WORK INSTRUCTIONS
Search the material for the string "lines", then show every line where it turns up.

---------- DATA SUPPLIED

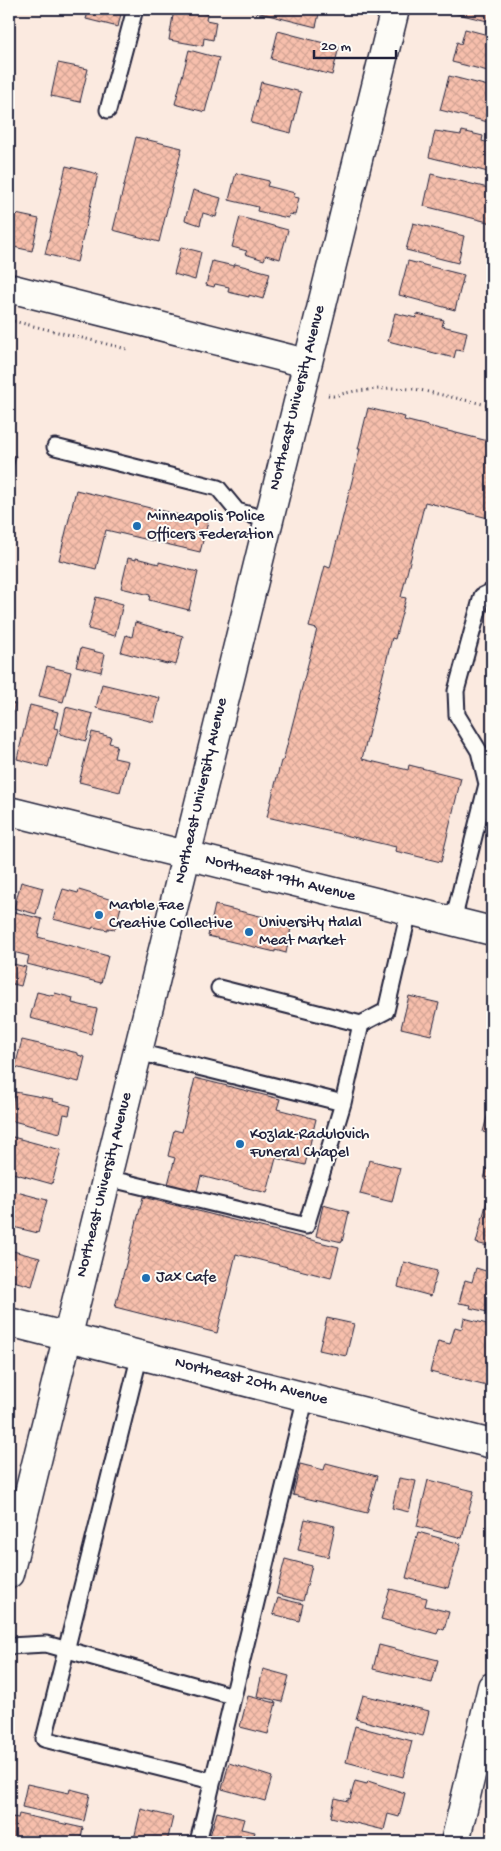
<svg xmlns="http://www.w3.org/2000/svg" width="501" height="1851" viewBox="0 0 501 1851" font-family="'Gochi Hand',sans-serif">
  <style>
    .building { fill: url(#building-cross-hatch); stroke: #22223b }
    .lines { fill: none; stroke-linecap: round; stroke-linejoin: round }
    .service-casing { stroke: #22223b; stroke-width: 19 }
    .minor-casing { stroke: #22223b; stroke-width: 31 }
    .secondary-casing { stroke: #22223b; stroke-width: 31 }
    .path { stroke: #22223b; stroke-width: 3; stroke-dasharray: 1 4; stroke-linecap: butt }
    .service { stroke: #fdfcf7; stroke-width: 15 }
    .minor { stroke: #fdfcf7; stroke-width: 28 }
    .secondary { stroke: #fdfcf7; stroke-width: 28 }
    .poi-dot { fill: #1f6fb2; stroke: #fdfcf7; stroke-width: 2 }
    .labels { text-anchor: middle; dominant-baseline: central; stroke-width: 4; stroke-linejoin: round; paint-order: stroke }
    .street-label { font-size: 16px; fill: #22223b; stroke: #fdfcf7 }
    .poi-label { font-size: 16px; fill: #22223b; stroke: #fdfcf7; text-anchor: start }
  </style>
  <defs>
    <pattern id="building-cross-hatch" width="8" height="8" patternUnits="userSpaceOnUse" patternTransform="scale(1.25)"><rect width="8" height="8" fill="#f7bfac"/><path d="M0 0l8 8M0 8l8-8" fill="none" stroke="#d3a495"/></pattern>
  </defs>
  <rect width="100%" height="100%" fill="#fbeae0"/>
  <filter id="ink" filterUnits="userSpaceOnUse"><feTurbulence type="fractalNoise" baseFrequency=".02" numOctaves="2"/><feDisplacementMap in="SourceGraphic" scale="10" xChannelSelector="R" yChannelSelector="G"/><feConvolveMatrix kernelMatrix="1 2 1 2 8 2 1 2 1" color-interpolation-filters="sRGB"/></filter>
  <g filter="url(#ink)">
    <path class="building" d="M 32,9 L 53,9 L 53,13 Z
      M 89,9 L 122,9 L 118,27 L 86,19 Z
      M 174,9 L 208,9 L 206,20 L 216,22 L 213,40 L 204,38 L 203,46 L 169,40 Z
      M 244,9 L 320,9 L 316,27 Z
      M 445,9 L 492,9 L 492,22 L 445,11 Z
      M 465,29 L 492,36 L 492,72 L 452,62 L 457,42 L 461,44 Z
      M 278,31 L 339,47 L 332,75 L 271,59 Z
      M 189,50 L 219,58 L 205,112 L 175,104 Z
      M 58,63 L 88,69 L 80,102 L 51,96 Z
      M 449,76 L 492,87 L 492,123 L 440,110 Z
      M 261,82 L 301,92 L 291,133 L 251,123 Z
      M 435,131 L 461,135 L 462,131 L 483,136 L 482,141 L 489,143 L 492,134 L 492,173 L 429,157 Z
      M 136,137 L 182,148 L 159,242 L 113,230 Z
      M 66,166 L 98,174 L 77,262 L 45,254 Z
      M 236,173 L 269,181 L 267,186 L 295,193 L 294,197 L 299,198 L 295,215 L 289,214 L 288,218 L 257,211 L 258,207 L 229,200 Z
      M 431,174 L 492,189 L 492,223 L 424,206 Z
      M 193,190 L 221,198 L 216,217 L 203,213 L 200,225 L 185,220 Z
      M 11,213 L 39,219 L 32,251 L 9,246 L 9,222 Z
      M 240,217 L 288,230 L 280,259 L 266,255 L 264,260 L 245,254 L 247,251 L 232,247 Z
      M 413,223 L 464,236 L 458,263 L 406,250 Z
      M 181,247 L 201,252 L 195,280 L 174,274 Z
      M 212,261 L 234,266 L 235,264 L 270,273 L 263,299 L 249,295 L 249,297 L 228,292 L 229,287 L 215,284 L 214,287 L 206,285 Z
      M 408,261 L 464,275 L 455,310 L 399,295 Z
      M 395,313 L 416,318 L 417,314 L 444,320 L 442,326 L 467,332 L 463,351 L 456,350 L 454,358 L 388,341 Z
      M 368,408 L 405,417 L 404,420 L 492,442 L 492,519 L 425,502 L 401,597 L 406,598 L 395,639 L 392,638 L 362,759 L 408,770 L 409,765 L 461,778 L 441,862 L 395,851 L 396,847 L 267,817 L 281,761 L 283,761 L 317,629 L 309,627 L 325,566 L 330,568 L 360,449 L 358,449 Z
      M 9,455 L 16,456 L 9,483 Z
      M 76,490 L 208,522 L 200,552 L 106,530 L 96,569 L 59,560 Z
      M 128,558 L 136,560 L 136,558 L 159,564 L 159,562 L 198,572 L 189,610 L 149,600 L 150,595 L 121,588 Z
      M 96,597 L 123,604 L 115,636 L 88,629 Z
      M 135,622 L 183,636 L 176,665 L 168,663 L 167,664 L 121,652 L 126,635 L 132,637 Z
      M 81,648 L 105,654 L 101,672 L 76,666 Z
      M 47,666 L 71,672 L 63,702 L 39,696 Z
      M 9,682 L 14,683 L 9,703 Z
      M 102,684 L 160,698 L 154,722 L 96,708 Z
      M 9,703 L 15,704 L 9,730 Z
      M 30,705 L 58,712 L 54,728 L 58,729 L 48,767 L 17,759 Z
      M 66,707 L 93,714 L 86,741 L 60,734 Z
      M 92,732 L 111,737 L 109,743 L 117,745 L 114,758 L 128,761 L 120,792 L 79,782 Z
      M 21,882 L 43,888 L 36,914 L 14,908 Z
      M 63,889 L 78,893 L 79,890 L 122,903 L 115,929 L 108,928 L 108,930 L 93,927 L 92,929 L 53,919 Z
      M 215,905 L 284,922 L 283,926 L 291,928 L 286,953 L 275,950 L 275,952 L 208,936 Z
      M 15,912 L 42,919 L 38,937 L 108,956 L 101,983 L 27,964 L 29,956 L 9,951 L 9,936 Z
      M 9,963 L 26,967 L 21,986 L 9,983 Z
      M 492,987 L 492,1016 L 486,1014 Z
      M 37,992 L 54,996 L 55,993 L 73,998 L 72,1003 L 97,1009 L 91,1034 L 30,1018 Z
      M 409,996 L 439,1003 L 431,1035 L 401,1028 Z
      M 22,1040 L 78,1053 L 78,1055 L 85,1057 L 79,1082 L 71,1080 L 70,1081 L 15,1067 Z
      M 195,1078 L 280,1099 L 277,1109 L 316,1119 L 305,1165 L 276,1158 L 267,1193 L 201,1176 L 197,1191 L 168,1184 L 175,1158 L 168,1156 L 174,1130 L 182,1132 Z
      M 15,1092 L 53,1099 L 52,1101 L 71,1106 L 69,1115 L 64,1114 L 60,1133 L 9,1120 Z
      M 488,1113 L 492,1114 L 492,1135 L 483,1132 Z
      M 9,1136 L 61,1150 L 52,1184 L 9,1172 Z
      M 369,1160 L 400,1168 L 392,1202 L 360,1194 Z
      M 487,1168 L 492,1170 L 492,1182 L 484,1179 Z
      M 9,1190 L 47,1200 L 38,1233 L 9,1226 Z
      M 143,1197 L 339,1247 L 331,1278 L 236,1254 L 217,1333 L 115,1307 Z
      M 487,1201 L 492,1203 L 492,1247 L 476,1243 Z
      M 323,1205 L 349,1212 L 342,1242 L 316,1236 Z
      M 9,1250 L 40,1258 L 32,1286 L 9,1280 Z
      M 404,1262 L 437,1271 L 431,1296 L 398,1287 Z
      M 476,1268 L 489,1272 L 490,1270 L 492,1271 L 492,1313 L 470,1308 L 471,1305 L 459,1303 L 465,1280 L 472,1282 Z
      M 327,1318 L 354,1324 L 346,1356 L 319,1350 Z
      M 464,1318 L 487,1324 L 486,1327 L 492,1329 L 492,1367 L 487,1386 L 430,1372 L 438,1341 L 450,1344 L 455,1327 L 462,1329 Z
      M 326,1463 L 377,1476 L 367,1513 L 293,1495 L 300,1464 L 324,1470 Z
      M 399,1478 L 416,1481 L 409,1512 L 392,1508 Z
      M 428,1480 L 474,1491 L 462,1538 L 417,1526 Z
      M 305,1519 L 335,1526 L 328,1557 L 298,1550 Z
      M 418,1532 L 461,1544 L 448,1588 L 406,1578 Z
      M 285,1559 L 312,1566 L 303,1601 L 276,1594 Z
      M 390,1589 L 427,1598 L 425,1606 L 449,1612 L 444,1630 L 439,1628 L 437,1634 L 381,1619 Z
      M 278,1598 L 303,1604 L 299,1621 L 273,1614 Z
      M 379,1645 L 438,1660 L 432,1683 L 373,1669 Z
      M 263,1669 L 289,1676 L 282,1702 L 257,1696 Z
      M 363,1695 L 429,1711 L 423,1736 L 356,1719 Z
      M 248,1696 L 276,1703 L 268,1734 L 240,1727 Z
      M 355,1726 L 412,1741 L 403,1777 L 346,1762 Z
      M 229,1763 L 272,1777 L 265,1801 L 222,1789 Z
      M 355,1781 L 367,1784 L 368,1781 L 405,1793 L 399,1817 L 388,1814 L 384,1830 L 331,1817 L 335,1798 L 348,1801 L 348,1798 L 350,1799 Z
      M 27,1784 L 69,1793 L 70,1789 L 90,1794 L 84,1821 L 22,1807 Z
      M 141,1809 L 173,1817 L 167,1842 L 147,1842 L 134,1839 Z
      M 217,1812 L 244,1819 L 241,1829 L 255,1832 L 252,1842 L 219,1842 L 209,1839 Z
      M 19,1814 L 83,1828 L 80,1842 L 30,1842 L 9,1838 L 12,1817 L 18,1818 Z
      M 332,1835 L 364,1842 L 331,1842 Z"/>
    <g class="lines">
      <g class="service-casing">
        <path id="service" d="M 108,110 L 135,9
          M 55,447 L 218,488 L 237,511 L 268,520
          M 453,921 L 487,784 L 479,751 L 457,715 L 456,691 L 482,596 L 492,591
          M 361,1024 L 386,1011 L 409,911
          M 138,1052 L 343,1103 L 361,1024 L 219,988
          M 107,1178 L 306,1226 L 343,1103
          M 140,1354 L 44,1739 L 212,1781
          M 9,1646 L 46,1644 L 233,1696
          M 198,1842 L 306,1396"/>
      </g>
      <g class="minor-casing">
        <path id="minor" d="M 9,288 L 306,363
          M 9,811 L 492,931
          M 9,1322 L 492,1444
          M 455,1842 L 492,1687"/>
      </g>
      <g class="secondary-casing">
        <path id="secondary" d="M 9,1574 L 395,9"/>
      </g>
      <path class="path" d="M 9,320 L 127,349
        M 328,395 L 333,396 L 355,391 L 391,388 L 415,389 L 492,406"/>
      <use href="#service" class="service"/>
      <use href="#minor" class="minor"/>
      <use href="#secondary" class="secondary"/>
    </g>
  </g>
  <g class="poi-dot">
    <circle cx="137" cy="526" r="5"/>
    <circle cx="99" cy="915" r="5"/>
    <circle cx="249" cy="932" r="5"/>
    <circle cx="240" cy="1144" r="5"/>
    <circle cx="146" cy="1278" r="5"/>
  </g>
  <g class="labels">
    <g class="street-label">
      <text transform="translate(298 398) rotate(-76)">Northeast University Avenue</text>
      <text transform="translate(202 791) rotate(-77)">Northeast University Avenue</text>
      <text transform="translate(280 879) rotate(14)">Northeast 19th Avenue</text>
      <text transform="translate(105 1185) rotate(-76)">Northeast University Avenue</text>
      <text transform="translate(251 1382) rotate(14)">Northeast 20th Avenue</text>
    </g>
    <g class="poi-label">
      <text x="147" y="517">Minneapolis Police<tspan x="147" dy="18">Officers Federation</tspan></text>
      <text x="109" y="906">Marble Fae<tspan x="109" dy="18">Creative Collective</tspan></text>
      <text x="259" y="923">University Halal<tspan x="259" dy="18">Meat Market</tspan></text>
      <text x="250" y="1135">Kozlak-Radulovich<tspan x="250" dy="18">Funeral Chapel</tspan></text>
      <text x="156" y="1278">Jax Cafe</text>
    </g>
  </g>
  <rect width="501" height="1851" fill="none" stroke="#fdfcf7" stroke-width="30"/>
  <rect x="15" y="15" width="471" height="1821" fill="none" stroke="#22223b" stroke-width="2" filter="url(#ink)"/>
  <path d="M314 50v8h82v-8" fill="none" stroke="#22223b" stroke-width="2.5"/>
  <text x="321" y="50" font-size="15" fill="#22223b" stroke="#fdfcf7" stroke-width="4" paint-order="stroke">20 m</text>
</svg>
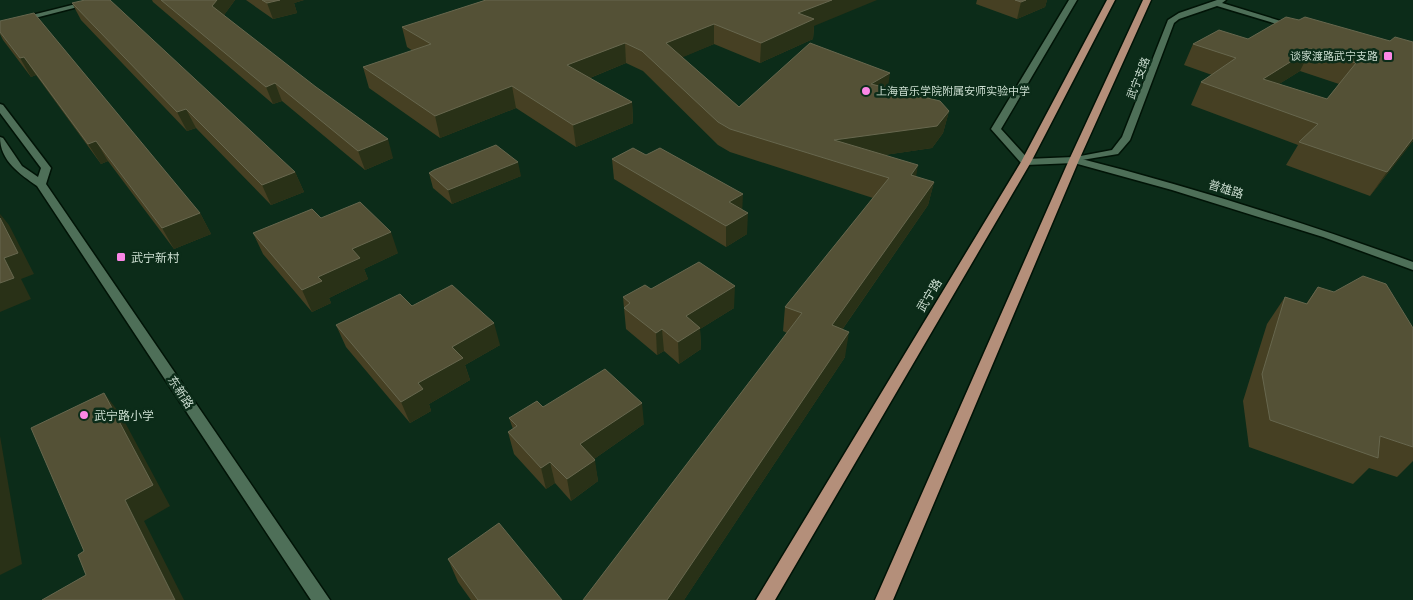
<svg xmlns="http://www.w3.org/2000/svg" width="1413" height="600" viewBox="0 0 1413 600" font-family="Mulish,'Noto Sans SC',sans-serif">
<rect width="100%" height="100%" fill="#0c2c19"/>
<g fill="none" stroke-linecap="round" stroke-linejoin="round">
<!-- street casing -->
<g stroke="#001306" stroke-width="3">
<g id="street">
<polygon points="92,0 105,0 0,27 0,23"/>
<polygon points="1069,0 1077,0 1001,129 1031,162 1030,164 1022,164 991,129"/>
<polygon points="1217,0 1226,0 1222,3 1297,26 1290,28 1217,6 1179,19 1174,23 1130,140 1118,154 1070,162 1070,158 1112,150 1122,137 1168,20 1179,13"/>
<path d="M0,104L3,105L51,168L46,184L330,600H311L37,186C20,174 0,161 0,137L3,138L22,166L38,177L41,168L0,113Z"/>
</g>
</g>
<!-- secondary casing -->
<g stroke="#001306" stroke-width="3">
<path id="secondary" d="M1074,157C1189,186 1302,222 1413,262V270L1323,237L1172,190L1074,163L1026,165L1021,162L1026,159Z"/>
</g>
<!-- primary casing -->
<g stroke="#001306" stroke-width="3">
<g id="primary">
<polygon points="1107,0 1115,0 1031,162 775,600 756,600 1021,162"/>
<polygon points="1143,0 1151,0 1079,160 893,600 875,600 1069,160"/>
</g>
</g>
<!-- street -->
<use href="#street" fill="#4e6f58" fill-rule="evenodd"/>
<!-- secondary -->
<use href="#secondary" fill="#4e6f58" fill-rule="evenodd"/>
<!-- primary -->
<use href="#primary" fill="#b48f7a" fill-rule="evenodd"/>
</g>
<!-- wall -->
<g fill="#464023" fill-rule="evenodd">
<polygon points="152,0 235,0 224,15 393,158 365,170 282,101 273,104 153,2"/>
<polygon points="246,0 304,0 294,3 297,13 273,19"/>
<polygon points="486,0 814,26 813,39 760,63 714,44 682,57 739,107 888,88 949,111 943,133 932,148 884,155 916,177 934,182 928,205 842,330 845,357 684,600 583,600 787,333 783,331 785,307 873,198 730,152 718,145 643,71 626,63 590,78 632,102 633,123 576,147 516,108 440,138 369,88 363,67 413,51 407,47 402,27"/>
<polygon points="977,0 1047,0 1045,7 1017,19 976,4"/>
<polygon points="72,3 295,172 304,192 271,205 196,128 187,131 81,20"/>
<path d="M1299,20L1390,41L1413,42V142H1412L1370,196L1286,165L1298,145L1191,105L1201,82L1212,75L1184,65L1193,44L1248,39ZM1300,71L1339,84L1327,99L1279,84Z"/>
<polygon points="0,32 200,213 211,234 174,249 108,161 101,164 36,75 31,77 3,40 0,34"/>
<polygon points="612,159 742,210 747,234 726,247 614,179"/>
<polygon points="429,173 521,176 452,204 433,188"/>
<polygon points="321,218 398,253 364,269 368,279 329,298 331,303 312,312 263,254 253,233"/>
<polygon points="1318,287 1413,328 1413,461 1397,477 1369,468 1353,484 1249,447 1243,401 1267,324 1285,297 1306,304"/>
<polygon points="651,289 734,308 700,329 701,349 679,364 664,351 657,355 626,329 623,297"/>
<polygon points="336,325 500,345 465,365 470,380 429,404 431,411 410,423 346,347"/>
<polygon points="543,407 644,424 594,459 598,481 571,501 555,483 546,489 514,454 508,432 513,429 509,418"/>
<polygon points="448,559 562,600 471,600 458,582"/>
</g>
<!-- shaded-wall -->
<g fill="#293117">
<polygon points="217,0 235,0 219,22 212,6"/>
<polygon points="280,0 304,0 294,3 297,13 273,19 267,3"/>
<polygon points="832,0 877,0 814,26 813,39 760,63 761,43 798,13"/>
<polygon points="1026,0 1047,0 1045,7 1017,19 1021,2"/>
<polygon points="714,24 714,44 667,64 666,43"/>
<polygon points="625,43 626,63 570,86 567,65"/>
<polygon points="1311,49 1300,71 1252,101 1263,79"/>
<polygon points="24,57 36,75 31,77 20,58"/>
<polygon points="890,73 887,94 871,84"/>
<polygon points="275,83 282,101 273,104 266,87"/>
<polygon points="512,86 516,108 440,138 435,116"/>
<polygon points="632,102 633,123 576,147 573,125"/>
<polygon points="186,109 196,128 187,131 177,112"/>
<polygon points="949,111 943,133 932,148 837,162 834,140"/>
<polygon points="1413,138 1413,141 1370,196 1387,172"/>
<polygon points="388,139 393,158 365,170 358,151"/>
<polygon points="96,141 108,161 101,164 88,144"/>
<polygon points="518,162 521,176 452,204 448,190"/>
<polygon points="918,165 914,189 911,175"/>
<polygon points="295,172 304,192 271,205 262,185"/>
<polygon points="934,182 928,205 828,350 832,325"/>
<polygon points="743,194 742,215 729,202"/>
<polygon points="200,213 211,234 174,249 162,228"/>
<polygon points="748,213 747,234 726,247 726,226"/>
<polygon points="0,214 9,225 34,274 21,279 31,299 0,312 0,283 4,258"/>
<polygon points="391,232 398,253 364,269 368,279 329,298 331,303 312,312 302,290 352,249"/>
<polygon points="735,286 734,308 700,329 701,349 679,364 678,342 686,316"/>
<polygon points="494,323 500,345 465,365 470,380 429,404 431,411 410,423 401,402 452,347"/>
<polygon points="662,329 664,351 657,355 656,333"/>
<polygon points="849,332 845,357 684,600 667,600"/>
<polygon points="104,393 121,415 170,506 144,521 184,600 175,600 125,500"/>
<polygon points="642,403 644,424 584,466 580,444"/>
<polygon points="0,436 22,564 0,575"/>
<polygon points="595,460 598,481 571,501 567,479"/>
<polygon points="550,462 555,483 546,489 541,468"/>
</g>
<!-- building -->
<g fill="#545136" stroke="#67674e" fill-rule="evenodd">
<polygon points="85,0 110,0 295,172 262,185 186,109 177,112 72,3"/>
<polygon points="161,0 217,0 212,6 316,87 388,139 358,151 275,83 266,87"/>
<polygon points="262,0 280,0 267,3"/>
<polygon points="486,0 832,0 798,13 814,19 761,43 714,24 666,43 739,107 810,43 890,73 871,84 940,101 949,111 937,126 834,140 918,165 911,175 934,182 832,325 849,332 667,600 583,600 802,313 785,307 889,178 730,129 718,122 642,51 625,43 567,65 632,102 573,125 512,86 435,116 363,67 431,44 402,27"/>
<polygon points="1015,0 1026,0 1021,2"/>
<polygon points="34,13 200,213 162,228 96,141 88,144 24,57 20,58 0,32 0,21"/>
<path d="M1286,17L1299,20L1305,17L1390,41L1395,37L1413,42V138L1387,172L1299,142L1318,124L1201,82L1236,58L1193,44L1219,30L1248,39ZM1311,49L1356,63L1327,99L1263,79Z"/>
<polygon points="496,145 518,162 448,190 429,173 434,170"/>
<polygon points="633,148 646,155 660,148 743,194 729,202 748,213 726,226 612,159"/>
<polygon points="360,202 391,232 352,249 360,258 318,277 322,281 302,290 253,233 312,209 321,218"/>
<polygon points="0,218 18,253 4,258 14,278 0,283"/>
<polygon points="699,262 735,286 686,316 700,328 678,342 662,329 656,333 624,308 630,303 623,297 645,285 651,289"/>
<polygon points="1363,276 1386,284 1413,328 1413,447 1380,436 1378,458 1270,420 1262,374 1285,297 1307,304 1318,287 1334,292"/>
<polygon points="452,285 494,323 452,347 463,358 418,383 423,389 401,402 336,325 400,294 412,306"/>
<polygon points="605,369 642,403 580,444 595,460 567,479 550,462 541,468 508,432 517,426 509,418 537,401 543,407"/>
<polygon points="104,393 153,485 125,500 175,600 42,600 86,575 78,555 84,551 31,428"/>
<polygon points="499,523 562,600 478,600 448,559"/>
</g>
<!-- markers -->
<g fill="#fb87e6" stroke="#0c2c19" stroke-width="2">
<rect x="1383" y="51" width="10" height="10" rx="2.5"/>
<circle cx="866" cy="91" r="5"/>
<rect x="116" y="252" width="10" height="10" rx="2.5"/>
<circle cx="84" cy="415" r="5"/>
</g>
<g text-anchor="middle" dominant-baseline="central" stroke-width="5" stroke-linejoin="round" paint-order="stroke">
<!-- far-poi labels -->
<g font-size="11" fill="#ccded1" stroke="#0c2c19" text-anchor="end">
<text x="1378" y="56">谈家渡路武宁支路</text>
<text x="876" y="91" text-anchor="start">上海音乐学院附属安师实验中学</text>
</g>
<!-- far-street labels -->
<g font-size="11" fill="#ccded1" stroke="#0c2c19">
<text transform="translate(1138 78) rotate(-69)">武宁支路</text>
</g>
<!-- street labels -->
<g font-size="12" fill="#ccded1" stroke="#0c2c19">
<text transform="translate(1226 189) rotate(17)">普雄路</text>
<text transform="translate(929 295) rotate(-59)">武宁路</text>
<text transform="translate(181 392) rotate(56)">东新路</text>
</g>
<!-- poi labels -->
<g font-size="12" fill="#ccded1" stroke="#0c2c19" text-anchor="start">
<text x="131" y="257">武宁新村</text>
<text x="94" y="415">武宁路小学</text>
</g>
</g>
</svg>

--------------------

TASK SOLUTION
    .lines { fill: none; stroke-linecap: round; stroke-linejoin: round }
    <g class="lines">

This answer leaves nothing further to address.